-- revision 1, 20210904
This is a sample of the blob accesses in Microsoft's Azure Functions, collected between November 23rd and December 6th 2020. This dataset is the data described and analyzed in the SoCC 2021 paper 'Faa$T: A Transparent Auto-Scaling Cache for Serverless Applications'.
Functions in Azure Functions are grouped into Applications. Included here is only data pertaining to a random sample of Azure Functions applications. The sampling is done per application, so that if there is data about an application in the trace, then all of its functions are included. The sampling rate is unspecified for confidentiality reasons.
The dataset comprises this description and a Jupyter Notebook with the plots in the SoCC paper.
The data is made available and licensed under a CC-BY Attribution License. By downloading it or using them, you agree to the terms of this license.

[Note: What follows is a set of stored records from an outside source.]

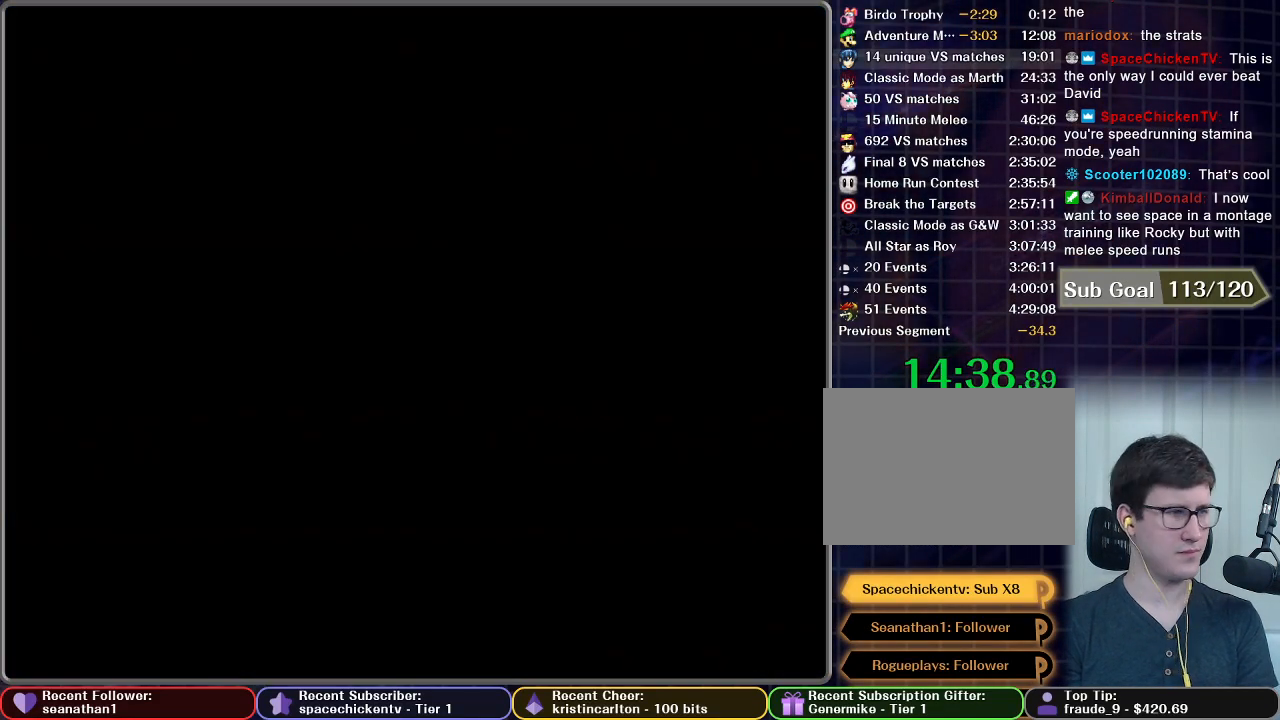
{"buttons": [], "left_stick": "center", "right_stick": "center", "button_events": []}
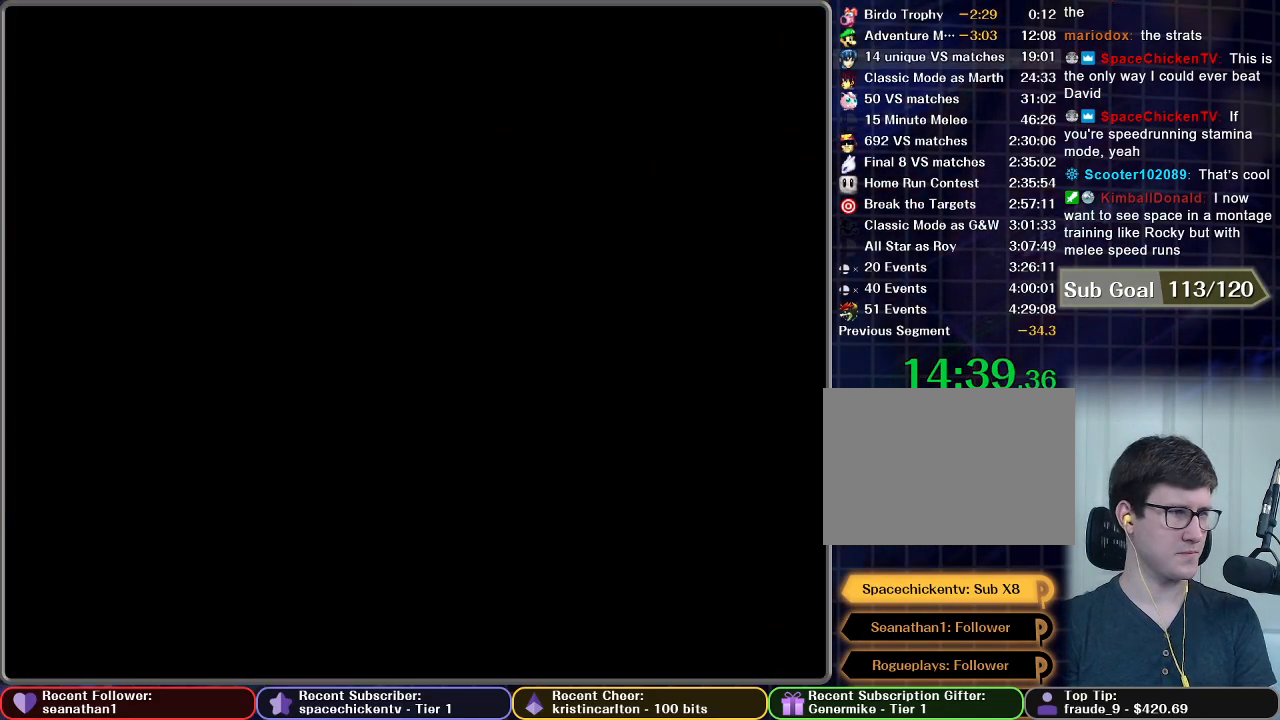
{"buttons": [], "left_stick": "center", "right_stick": "center", "button_events": []}
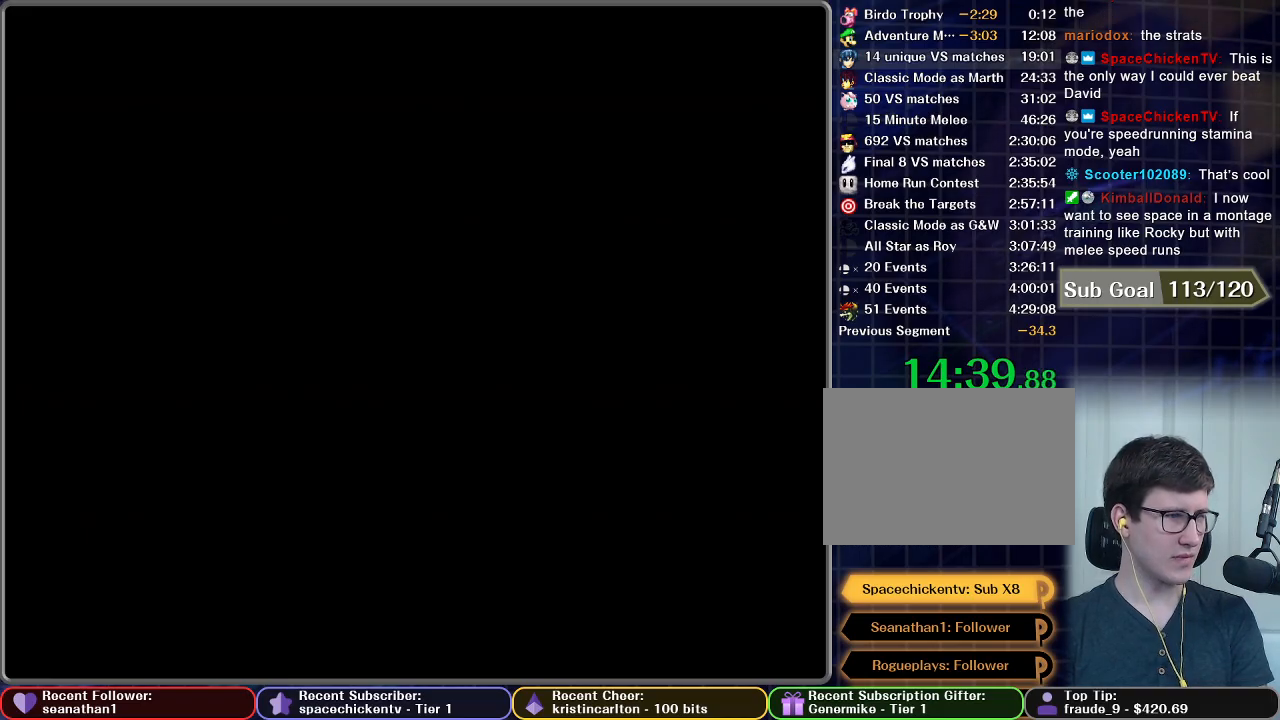
{"buttons": [], "left_stick": "center", "right_stick": "center", "button_events": []}
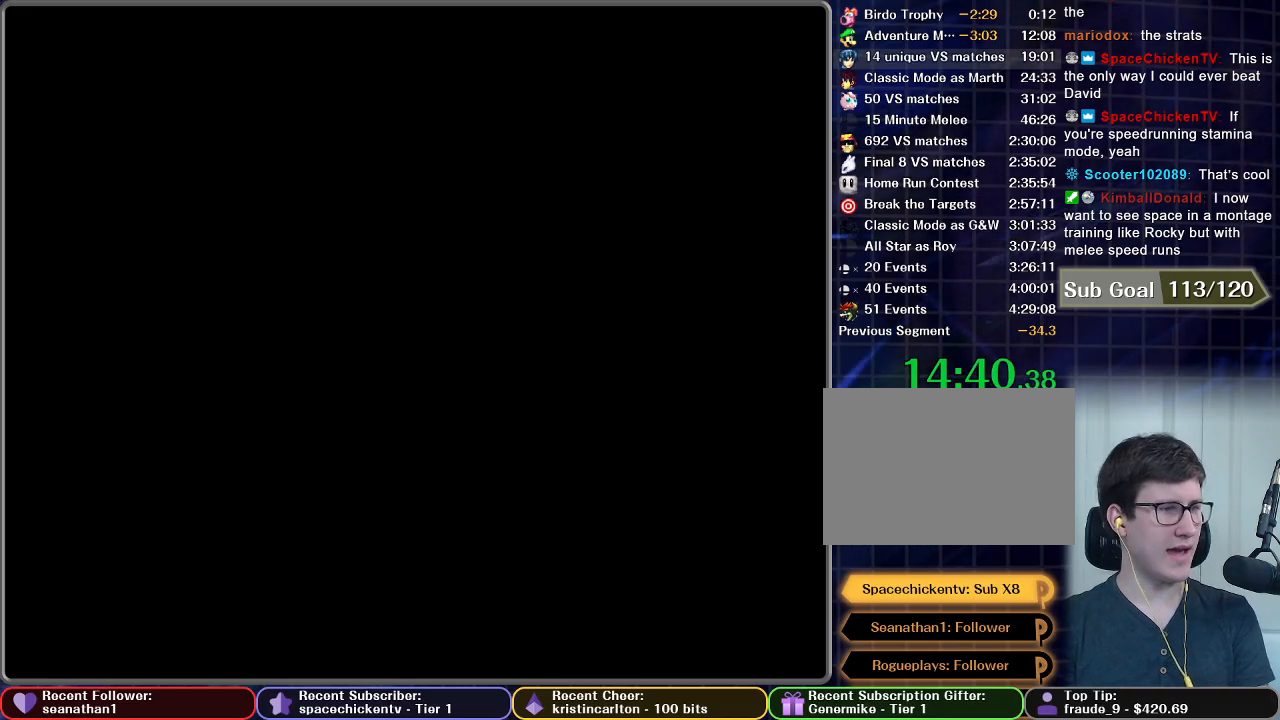
{"buttons": [], "left_stick": "center", "right_stick": "center", "button_events": []}
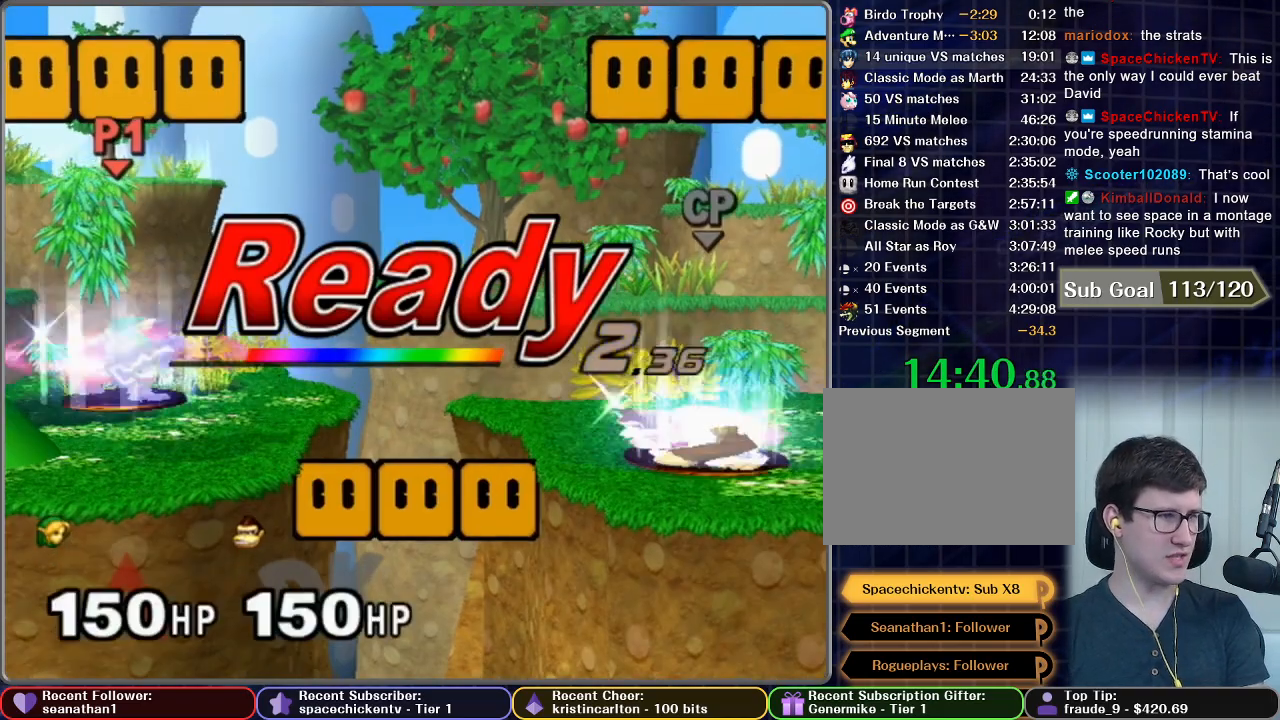
{"buttons": [], "left_stick": "center", "right_stick": "center", "button_events": []}
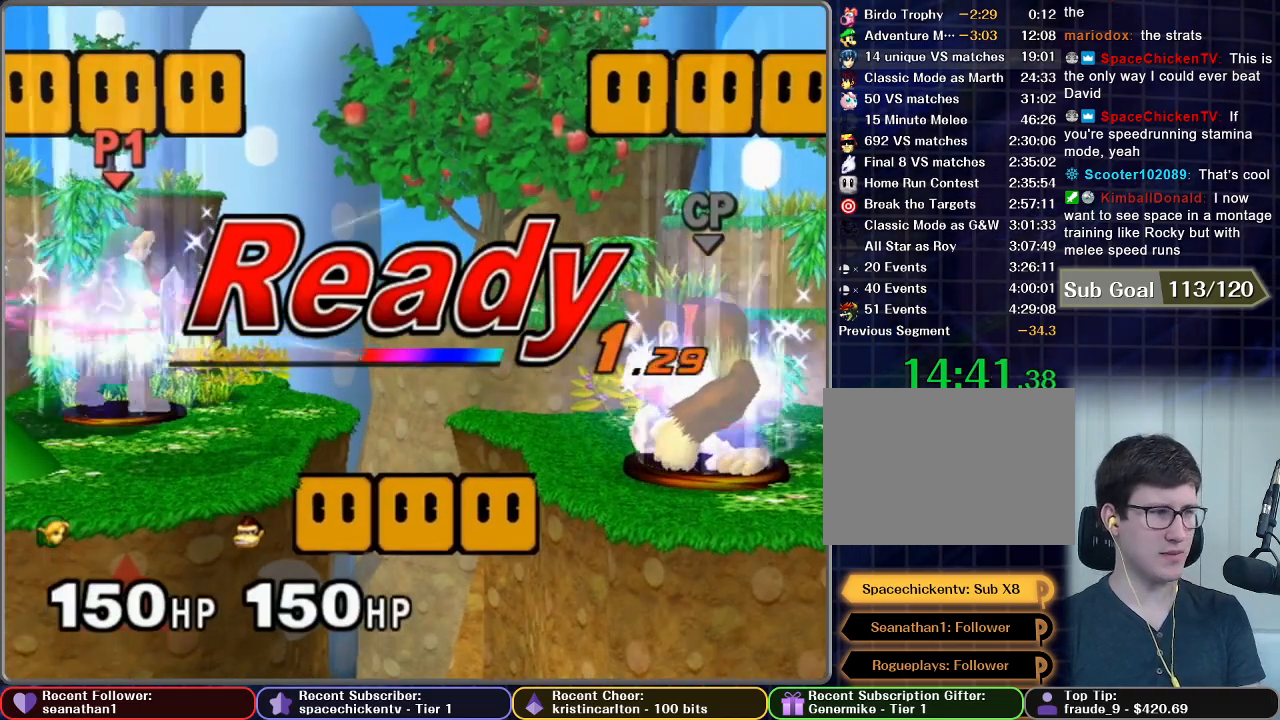
{"buttons": [], "left_stick": "center", "right_stick": "center", "button_events": []}
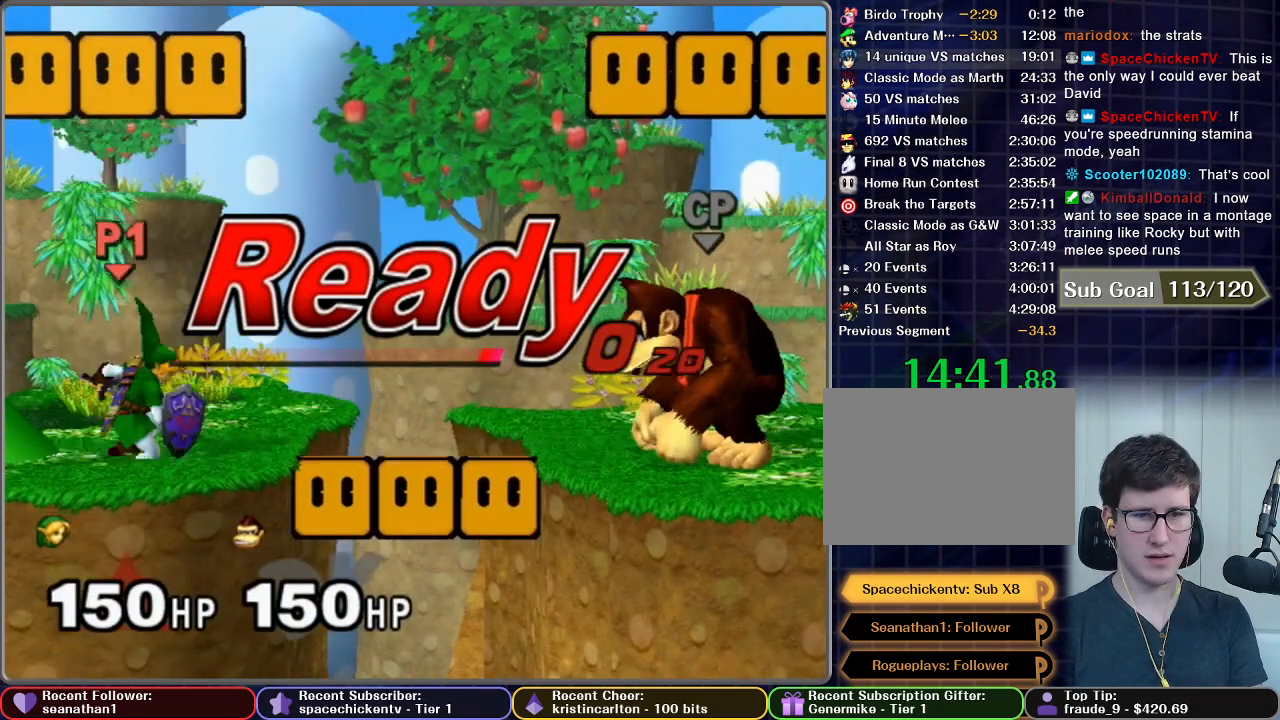
{"buttons": ["A"], "left_stick": "down-right", "right_stick": "center", "button_events": [[251, "X", "down"], [301, "X", "up"], [401, "A", "down"]]}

If you use this data for a publication or project, please cite the accompanying paper:
Francisco Romero, Gohar Irfan Chaudhry, Íñigo Goiri, Pragna Gopa, Paul Batum, Neeraja J. Yadwadkar, Rodrigo Fonseca, Christos Kozyrakis, Ricardo Bianchini. "Faa$T: A Transparent Auto-Scaling Cache for Serverless Applications", in Proceedings of the ACM Symposium on Cloud Computing 2021 (SoCC 21). ACM, Seattle, WA, 2021.
Lastly, if you have any questions, comments, or concerns, or if you would like to share tools for working with the traces, please contact us at [email protected]
You can download the dataset here: https://azurepublicdatasettraces.blob.core.windows.net/azurepublicdatasetv2/azurefunctions_dataset2020/azurefunctions-accesses-2020.csv.bz2
Field | Description |
---|---|
Timestamp | Access time in milliseconds since 1970 |
AnonRegion | Unique id for the region1 |
AnonUserId | Unique id for the user1 |
AnonAppName | Unique id for the application1 |
AnonFunctionInvocationId | Unique id for the invocation1 |
AnonBlobName | Unique id for the blob accessed1 |
BlobType | Type of the blob accessed |
AnonBlobETag | Version of the blob accessed1 |
BlobBytes | Number of bytes of the blob |
Read | If the access is a read |
Write | If the access is a write |
- Ids are hashed using HMAC-SHA512 with secret salts and cropped.
Timestamp | AnonRegion | AnonUserId | AnonAppName | AnonFunctionInvocationId | AnonBlobName | BlobType | AnonBlobETag | BlobBytes | Read | Write |
---|---|---|---|---|---|---|---|---|---|---|
1606092900138 | 6ex | 775920313 | 9gti3olh | 1565080819 | jfvf7k9kwiiq7gdx | BlockBlob/application/octet-stream | kq2su6bhi0 | 30.0 | True | False |
1606928903185 | 6ex | 1252244298 | 7c51my6n | 1191849141 | 1fjxqoqi2nc5njpg | BlockBlob/application/zip | ibd6a5v5pv | 1938488.0 | True | False |
1606355700058 | iic | 1495523193 | uf2u84b0 | 1302383289 | tp783etybrgxap8x | BlockBlob/ | 6mreka6qhr | 36.0 | False | True |
1606924856178 | iic | 705112778 | 1jgfqbn6 | 1869133266 | 80lssrlkciitddx9 | BlockBlob/ | if8foq3a81 | 2204780.0 | False | True |
1606658957997 | 6ex | 1252244298 | 15dp5na6 | 1468781831 | juijw2ldiogyem3c | BlockBlob/application/zip | 414fgngli4 | 359512.0 | True | False |
... | ... | ... | ... | ... | ... | ... | ... | ... | ... | ... |
1607270691764 | ayi | 1003538042 | 766ofcie | 1080821259 | sfocyrxcksjgri5t | BlockBlob/application/json | tanw2860j5 | 164.0 | True | False |
1607270691884 | ayi | 1003538042 | 766ofcie | 1530317863 | aat6cv8j2cofwj1a | BlockBlob/application/json | gf05emgb6t | 164.0 | True | False |
1607270692007 | ayi | 1003538042 | 766ofcie | 358892311 | u7p02pymm07pa7bg | BlockBlob/application/json | kl2uv31e7y | 164.0 | True | False |
1607270692134 | ayi | 1003538042 | 766ofcie | 1978924507 | 9qeai70lggcku3c5 | BlockBlob/application/json | 3xa1dkrq7m | 164.0 | True | False |
1607270692284 | ayi | 1003538042 | 766ofcie | 1142206120 | t8e88ksd6fiy2dx0 | BlockBlob/application/json | bp4ynk65sl | 164.0 | True | False |
This data is the sample data used in the SoCC paper mentioned above. To verify the data, we reproduce the characterization graphs in the paper using the released trace in this Jupyter Notebook.